In order to ensure that impacted customers stay connected to their loved ones during these challenging times, TELUS is waiving all of their domestic voice, text, and data overage fees until at least July 31, or for the entire duration of affected customers’ evacuation.
The same applies for all evacuated residents who have home services such as Internet, TV, and home phone with TELUS: the company will be waiving all home service charges while customers were or are evacuated and away from their homes.
What about those chickens in 103 Mile? Sauvé says that a TELUS crew member was approaching one house, to ensure all communication lines were working (particularly 911) from the exterior of the home, so that they were up and running before the residents returned.

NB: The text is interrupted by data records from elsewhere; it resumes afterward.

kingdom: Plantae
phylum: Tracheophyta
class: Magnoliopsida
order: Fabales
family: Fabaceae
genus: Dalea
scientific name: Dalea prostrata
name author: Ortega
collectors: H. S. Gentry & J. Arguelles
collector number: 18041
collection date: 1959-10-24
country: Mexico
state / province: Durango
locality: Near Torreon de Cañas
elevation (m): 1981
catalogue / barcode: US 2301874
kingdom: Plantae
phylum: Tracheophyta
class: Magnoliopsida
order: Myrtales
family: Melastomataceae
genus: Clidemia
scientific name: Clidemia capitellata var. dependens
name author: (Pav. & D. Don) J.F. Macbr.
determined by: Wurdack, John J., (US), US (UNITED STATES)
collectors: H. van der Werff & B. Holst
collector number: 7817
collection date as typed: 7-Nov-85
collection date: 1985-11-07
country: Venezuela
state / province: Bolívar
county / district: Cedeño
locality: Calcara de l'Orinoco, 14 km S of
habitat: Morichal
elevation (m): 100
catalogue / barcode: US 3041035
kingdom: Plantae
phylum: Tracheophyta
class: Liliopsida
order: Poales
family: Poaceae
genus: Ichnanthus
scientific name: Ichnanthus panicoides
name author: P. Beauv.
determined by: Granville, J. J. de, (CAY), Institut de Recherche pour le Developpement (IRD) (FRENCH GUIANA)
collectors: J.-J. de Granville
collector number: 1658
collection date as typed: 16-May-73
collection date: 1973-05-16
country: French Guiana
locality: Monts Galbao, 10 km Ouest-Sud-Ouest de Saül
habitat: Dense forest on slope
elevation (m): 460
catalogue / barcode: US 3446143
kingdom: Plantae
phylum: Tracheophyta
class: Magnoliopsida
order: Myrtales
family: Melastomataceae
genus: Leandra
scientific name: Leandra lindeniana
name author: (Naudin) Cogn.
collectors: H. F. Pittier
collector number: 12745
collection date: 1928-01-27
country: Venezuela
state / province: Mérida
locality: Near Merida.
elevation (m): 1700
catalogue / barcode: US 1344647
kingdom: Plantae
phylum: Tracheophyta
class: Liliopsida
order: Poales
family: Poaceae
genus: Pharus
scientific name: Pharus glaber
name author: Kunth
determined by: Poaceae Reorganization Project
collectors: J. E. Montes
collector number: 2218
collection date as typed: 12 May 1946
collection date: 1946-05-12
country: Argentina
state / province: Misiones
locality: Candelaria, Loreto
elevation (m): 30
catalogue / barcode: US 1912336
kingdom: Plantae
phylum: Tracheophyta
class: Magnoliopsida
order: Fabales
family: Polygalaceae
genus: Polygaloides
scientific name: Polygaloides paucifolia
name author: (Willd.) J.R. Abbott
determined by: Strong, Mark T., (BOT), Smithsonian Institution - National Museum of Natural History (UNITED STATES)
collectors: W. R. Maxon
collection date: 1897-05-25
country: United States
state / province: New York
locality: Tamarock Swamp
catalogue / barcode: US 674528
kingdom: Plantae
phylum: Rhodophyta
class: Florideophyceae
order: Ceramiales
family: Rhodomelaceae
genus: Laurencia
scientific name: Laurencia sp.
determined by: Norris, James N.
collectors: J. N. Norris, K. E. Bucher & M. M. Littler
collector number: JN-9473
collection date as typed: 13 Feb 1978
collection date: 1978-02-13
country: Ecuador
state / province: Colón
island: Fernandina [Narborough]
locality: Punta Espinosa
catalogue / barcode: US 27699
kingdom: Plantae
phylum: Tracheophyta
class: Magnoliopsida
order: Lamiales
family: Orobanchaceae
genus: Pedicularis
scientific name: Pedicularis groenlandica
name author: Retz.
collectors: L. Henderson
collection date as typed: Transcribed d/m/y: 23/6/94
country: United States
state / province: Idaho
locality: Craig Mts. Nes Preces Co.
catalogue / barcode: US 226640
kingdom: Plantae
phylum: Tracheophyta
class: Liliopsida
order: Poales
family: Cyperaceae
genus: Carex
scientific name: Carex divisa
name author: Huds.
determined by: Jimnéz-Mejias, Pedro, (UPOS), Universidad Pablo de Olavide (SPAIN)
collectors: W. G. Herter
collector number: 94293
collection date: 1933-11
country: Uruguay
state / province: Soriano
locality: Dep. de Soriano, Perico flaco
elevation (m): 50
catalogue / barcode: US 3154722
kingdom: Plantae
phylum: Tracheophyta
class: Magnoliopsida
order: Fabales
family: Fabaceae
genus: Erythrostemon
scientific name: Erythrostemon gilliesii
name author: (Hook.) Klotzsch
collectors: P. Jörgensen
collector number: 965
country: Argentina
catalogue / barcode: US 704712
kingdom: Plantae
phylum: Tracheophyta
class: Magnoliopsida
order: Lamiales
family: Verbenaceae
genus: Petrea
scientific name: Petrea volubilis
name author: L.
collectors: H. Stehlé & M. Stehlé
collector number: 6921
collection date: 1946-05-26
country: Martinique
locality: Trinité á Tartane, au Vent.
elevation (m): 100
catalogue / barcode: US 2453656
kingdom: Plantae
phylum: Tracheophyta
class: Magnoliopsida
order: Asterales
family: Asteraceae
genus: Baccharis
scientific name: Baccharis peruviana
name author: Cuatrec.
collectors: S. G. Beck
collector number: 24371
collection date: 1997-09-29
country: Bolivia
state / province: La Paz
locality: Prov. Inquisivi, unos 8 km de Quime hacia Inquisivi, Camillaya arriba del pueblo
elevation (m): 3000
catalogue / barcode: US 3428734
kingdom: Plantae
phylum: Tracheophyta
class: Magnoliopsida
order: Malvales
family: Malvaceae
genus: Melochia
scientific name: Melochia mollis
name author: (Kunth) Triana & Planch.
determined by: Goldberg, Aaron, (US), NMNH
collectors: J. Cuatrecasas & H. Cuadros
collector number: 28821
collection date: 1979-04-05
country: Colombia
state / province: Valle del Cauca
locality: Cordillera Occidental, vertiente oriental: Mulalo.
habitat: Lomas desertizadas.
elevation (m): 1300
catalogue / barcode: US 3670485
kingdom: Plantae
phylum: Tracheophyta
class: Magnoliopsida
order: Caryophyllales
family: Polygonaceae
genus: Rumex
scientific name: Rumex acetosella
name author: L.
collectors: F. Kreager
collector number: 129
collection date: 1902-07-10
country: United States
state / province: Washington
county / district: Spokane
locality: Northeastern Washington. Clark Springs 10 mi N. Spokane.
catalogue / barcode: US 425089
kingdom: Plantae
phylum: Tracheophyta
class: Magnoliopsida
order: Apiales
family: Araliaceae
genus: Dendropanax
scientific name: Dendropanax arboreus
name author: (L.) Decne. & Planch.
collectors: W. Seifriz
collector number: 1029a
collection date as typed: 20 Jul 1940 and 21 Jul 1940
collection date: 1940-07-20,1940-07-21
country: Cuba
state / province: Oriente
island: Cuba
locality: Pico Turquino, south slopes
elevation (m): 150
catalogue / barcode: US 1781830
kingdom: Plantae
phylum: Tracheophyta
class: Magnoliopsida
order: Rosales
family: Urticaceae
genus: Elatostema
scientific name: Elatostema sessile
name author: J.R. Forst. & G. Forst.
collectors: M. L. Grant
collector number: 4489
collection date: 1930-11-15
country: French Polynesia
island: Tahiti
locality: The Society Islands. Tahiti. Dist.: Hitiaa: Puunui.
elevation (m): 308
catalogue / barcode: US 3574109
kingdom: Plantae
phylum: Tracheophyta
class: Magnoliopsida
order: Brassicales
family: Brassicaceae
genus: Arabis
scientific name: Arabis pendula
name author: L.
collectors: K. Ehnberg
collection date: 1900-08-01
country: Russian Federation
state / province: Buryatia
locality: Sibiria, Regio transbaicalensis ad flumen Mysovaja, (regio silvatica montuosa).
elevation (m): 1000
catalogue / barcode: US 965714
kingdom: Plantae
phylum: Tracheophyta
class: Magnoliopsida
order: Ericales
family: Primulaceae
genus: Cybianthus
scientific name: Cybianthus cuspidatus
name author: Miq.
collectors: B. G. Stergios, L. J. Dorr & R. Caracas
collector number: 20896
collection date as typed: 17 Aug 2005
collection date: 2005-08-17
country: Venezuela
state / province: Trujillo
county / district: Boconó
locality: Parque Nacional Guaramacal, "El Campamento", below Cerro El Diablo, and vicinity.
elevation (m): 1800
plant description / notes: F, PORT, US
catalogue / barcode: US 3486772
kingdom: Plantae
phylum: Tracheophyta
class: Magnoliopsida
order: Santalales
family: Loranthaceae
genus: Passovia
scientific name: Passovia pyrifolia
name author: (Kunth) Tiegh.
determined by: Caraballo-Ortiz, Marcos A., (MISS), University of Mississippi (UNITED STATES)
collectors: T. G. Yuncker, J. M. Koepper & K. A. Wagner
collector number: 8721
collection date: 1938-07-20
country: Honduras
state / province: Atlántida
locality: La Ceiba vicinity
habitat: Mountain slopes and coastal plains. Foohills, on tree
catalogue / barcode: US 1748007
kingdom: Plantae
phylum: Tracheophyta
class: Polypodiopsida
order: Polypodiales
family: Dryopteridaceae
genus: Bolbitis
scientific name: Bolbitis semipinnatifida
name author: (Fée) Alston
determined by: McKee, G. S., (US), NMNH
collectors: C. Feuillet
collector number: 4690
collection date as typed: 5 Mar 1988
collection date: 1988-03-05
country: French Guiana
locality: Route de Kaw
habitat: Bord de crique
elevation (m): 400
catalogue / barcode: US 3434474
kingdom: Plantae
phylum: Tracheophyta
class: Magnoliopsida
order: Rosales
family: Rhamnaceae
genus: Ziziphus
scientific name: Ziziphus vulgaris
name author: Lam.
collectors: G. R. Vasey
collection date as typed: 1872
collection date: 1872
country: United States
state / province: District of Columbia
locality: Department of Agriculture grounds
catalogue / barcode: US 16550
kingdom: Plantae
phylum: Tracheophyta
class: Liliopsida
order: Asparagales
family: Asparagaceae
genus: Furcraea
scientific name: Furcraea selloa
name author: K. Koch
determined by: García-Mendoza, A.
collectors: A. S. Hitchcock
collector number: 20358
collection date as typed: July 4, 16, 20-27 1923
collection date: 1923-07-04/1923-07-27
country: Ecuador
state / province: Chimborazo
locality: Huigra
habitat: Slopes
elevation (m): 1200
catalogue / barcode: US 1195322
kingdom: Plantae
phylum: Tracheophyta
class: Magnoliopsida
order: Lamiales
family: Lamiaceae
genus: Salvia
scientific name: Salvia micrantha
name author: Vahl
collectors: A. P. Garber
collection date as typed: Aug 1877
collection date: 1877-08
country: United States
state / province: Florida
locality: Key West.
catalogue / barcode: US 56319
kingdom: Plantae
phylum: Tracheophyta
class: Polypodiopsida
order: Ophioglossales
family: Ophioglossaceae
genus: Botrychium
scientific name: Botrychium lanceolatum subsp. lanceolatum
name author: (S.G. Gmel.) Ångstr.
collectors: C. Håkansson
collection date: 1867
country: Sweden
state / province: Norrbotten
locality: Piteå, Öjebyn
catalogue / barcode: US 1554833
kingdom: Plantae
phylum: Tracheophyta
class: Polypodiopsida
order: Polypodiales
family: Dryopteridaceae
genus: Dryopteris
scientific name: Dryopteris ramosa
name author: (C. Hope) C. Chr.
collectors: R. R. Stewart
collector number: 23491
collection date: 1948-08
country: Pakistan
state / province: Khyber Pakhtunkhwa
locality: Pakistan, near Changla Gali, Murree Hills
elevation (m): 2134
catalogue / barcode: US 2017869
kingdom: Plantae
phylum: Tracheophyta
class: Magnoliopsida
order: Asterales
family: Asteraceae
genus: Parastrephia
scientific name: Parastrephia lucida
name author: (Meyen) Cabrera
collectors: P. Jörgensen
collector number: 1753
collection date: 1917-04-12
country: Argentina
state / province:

As the crew member approached the gate of one house, almost a dozen chickens came rushing up to him. “They probably hadn’t seen a human in days!” says Sauvé. “Our technician could only imagine the poor birds were hungry. After he finished checking the home’s connection, he saw a big can of chicken feed on the front porch, so he grabbed it and fed the chickens.
“Suffice it to say, they were very happy. Our team member left a hand-written note on the home’s welcome back card from TELUS, letting the chickens’ owners know that he fed them some of their food.
“These are some of the best stories to come out of a challenging situation like this. Even though we’re working as hard as we can to do the really important work, like repair and maintain critical communications, it’s important for us that we still find time to be a good neighbour, and feed the chickens.”